Si yo trabajara en cualquiera de las clínicas Pascual de Andalucía, o una de dos, o me pondría inmediatamente falda o denunciaría a la empresa por injurias. Cómo si no puede interpretarse el reciente auto de la Sala de lo Social del Tribunal Superior de Justicia de Andalucía (TSJA) que da la razón a los propietarios de dichos centros de salud, que exigen a las enfermeras vestir faldas, cofias y delantal ya que dicha indumentaria responde a "consideraciones organizativas con la finalidad de dar a la clientela una buena imagen de la empresa".

El caso se suscitó durante la pasada primavera en el hospital de San Rafael de Cádiz a raíz de que se le retirase el plus de productividad a unas sanitarias que decidieron vestir el pantalón y bata blancos, habitualmente unisex en los hospitales públicos. El problema de fondo no estriba en plantearse, ahora, si habría que reformar o no la Ley de Igualdad para evitar anacronismos de este porte. Sencillamente, si el Supremo al que pretende recurrir CCOO volviera a insistir en ese mismo veredicto sería cuestión de que corriésemos a pedir asilo político en Escocia, pero eso sí, con derecho a kilt.

Los argumentos del TSJA para refrendar las exigencias de la empresa de José Manuel Pascual en sus siete centros andaluces son más bien risibles a los ojos contemporáneos: que en los convenios colectivos de los siete hospitales se recoge el uso de faldas para el personal femenino desde hace quince años, por ejemplo, y que nadie lo ha denunciado. Como cunda el ejemplo, cualquier día de estos, algún empresario de hostelería exigirá a los camareros que vistan de submarinistas para atraer clientela.
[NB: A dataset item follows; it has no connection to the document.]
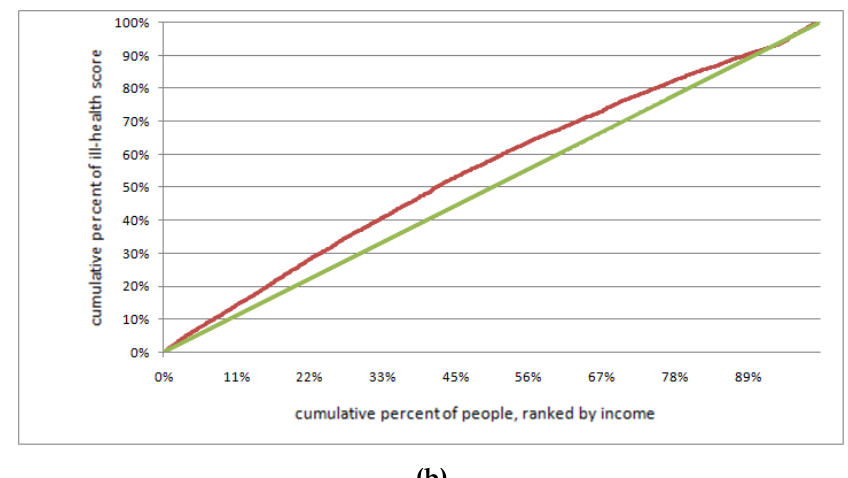
Figure 5. Ill-health concentration curve (red curve) of elderly health by SES difference at the individual level in China. ( a ) Urban vs. rural-related elderly health inequality, CI = 0.3544; ( b ) income-related elderly health inequality, CI = − 0.1428.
El auto precisa que según las pruebas testificales, el bies de la falda exigida queda por debajo de la rótula, por lo que no "alcanza su vida privada", ni viola por ello "los derechos al honor, la intimidad y a la propia imagen". Una mente mal pensada puede imaginar a quien haya redactado dicho argumentario evocando de soslayo las viejas pelis porno de enfermeras procaces embutidas en minifaldas de vértigo.
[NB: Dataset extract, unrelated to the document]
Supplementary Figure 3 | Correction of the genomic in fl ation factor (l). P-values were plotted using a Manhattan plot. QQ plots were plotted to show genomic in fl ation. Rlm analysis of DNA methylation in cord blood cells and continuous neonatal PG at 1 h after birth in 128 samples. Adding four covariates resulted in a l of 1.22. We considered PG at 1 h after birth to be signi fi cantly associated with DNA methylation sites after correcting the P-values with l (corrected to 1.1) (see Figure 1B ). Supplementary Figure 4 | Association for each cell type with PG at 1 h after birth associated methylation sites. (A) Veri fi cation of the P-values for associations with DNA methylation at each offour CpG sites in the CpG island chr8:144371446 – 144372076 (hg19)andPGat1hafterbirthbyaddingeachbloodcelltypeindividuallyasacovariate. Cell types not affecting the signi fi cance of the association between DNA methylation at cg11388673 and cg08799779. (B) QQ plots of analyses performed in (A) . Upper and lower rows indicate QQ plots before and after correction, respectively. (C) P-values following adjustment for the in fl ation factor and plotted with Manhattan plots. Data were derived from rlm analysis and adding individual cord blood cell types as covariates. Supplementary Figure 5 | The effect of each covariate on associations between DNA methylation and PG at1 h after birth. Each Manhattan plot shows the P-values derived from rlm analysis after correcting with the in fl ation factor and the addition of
Todo esto resultaría de coña si no fuera demasiado serio. Más allá de las mofas carnavalescas que seguramente harán justicia poética con el empresario y con la justicia, cabría plantearse por qué la UGT se ha desmarcado de este asunto y por qué la Junta de Andalucía, plusmarquista en políticas de igualdad, mantiene sus conciertos sanitarios con una firma que impone en sus uniformes el pret-a-porter de la discriminación.